**Aim of the exercise:**
Reproduce the lines of the material below verbatim, starting at the line that contains "면 확장 프로그램 디렉터리 내의 상대 경로를 가리켜야 합니다." and ending at the line that contains "уникального интерьера", with both of those lines included.

**Material for this task:**
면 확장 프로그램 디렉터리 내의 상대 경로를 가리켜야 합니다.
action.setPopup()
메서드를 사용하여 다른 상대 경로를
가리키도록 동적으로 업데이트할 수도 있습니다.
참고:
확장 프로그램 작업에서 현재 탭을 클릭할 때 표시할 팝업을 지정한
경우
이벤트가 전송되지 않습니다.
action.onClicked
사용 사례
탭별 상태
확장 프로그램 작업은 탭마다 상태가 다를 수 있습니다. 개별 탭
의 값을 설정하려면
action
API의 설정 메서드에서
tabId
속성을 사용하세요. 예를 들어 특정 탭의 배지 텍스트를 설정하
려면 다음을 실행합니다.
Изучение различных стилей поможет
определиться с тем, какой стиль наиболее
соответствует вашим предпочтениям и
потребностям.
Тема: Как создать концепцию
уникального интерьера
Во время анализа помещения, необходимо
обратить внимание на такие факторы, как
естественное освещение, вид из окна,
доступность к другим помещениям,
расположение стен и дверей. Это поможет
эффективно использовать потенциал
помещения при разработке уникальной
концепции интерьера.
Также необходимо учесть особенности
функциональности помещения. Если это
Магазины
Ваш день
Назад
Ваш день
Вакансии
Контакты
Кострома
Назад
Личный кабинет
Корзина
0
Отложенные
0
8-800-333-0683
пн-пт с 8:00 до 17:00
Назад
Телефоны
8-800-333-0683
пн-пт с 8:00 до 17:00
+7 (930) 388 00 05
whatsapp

...

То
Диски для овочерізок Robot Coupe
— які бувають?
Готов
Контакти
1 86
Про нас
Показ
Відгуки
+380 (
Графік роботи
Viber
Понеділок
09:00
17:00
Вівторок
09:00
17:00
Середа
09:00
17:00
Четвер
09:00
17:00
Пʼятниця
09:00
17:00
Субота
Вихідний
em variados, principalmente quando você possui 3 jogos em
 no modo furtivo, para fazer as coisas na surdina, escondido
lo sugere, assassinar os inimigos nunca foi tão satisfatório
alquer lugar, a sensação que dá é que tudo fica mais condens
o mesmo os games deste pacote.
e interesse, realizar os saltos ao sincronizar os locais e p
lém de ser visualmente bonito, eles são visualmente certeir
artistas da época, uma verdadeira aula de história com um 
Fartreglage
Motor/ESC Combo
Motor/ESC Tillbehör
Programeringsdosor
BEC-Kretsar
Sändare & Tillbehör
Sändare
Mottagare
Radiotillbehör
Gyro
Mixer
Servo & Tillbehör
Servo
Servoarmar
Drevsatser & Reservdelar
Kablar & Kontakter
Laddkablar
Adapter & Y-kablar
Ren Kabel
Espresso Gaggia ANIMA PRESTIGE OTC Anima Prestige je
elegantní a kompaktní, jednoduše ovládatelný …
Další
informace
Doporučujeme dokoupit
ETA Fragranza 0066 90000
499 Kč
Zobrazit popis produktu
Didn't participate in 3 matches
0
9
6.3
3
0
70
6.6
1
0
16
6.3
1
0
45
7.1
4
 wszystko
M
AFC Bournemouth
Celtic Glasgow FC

**Result for this exercise:**
면 확장 프로그램 디렉터리 내의 상대 경로를 가리켜야 합니다.
action.setPopup()
메서드를 사용하여 다른 상대 경로를
가리키도록 동적으로 업데이트할 수도 있습니다.
참고:
확장 프로그램 작업에서 현재 탭을 클릭할 때 표시할 팝업을 지정한
경우
이벤트가 전송되지 않습니다.
action.onClicked
사용 사례
탭별 상태
확장 프로그램 작업은 탭마다 상태가 다를 수 있습니다. 개별 탭
의 값을 설정하려면
action
API의 설정 메서드에서
tabId
속성을 사용하세요. 예를 들어 특정 탭의 배지 텍스트를 설정하
려면 다음을 실행합니다.
Изучение различных стилей поможет
определиться с тем, какой стиль наиболее
соответствует вашим предпочтениям и
потребностям.
Тема: Как создать концепцию
уникального интерьера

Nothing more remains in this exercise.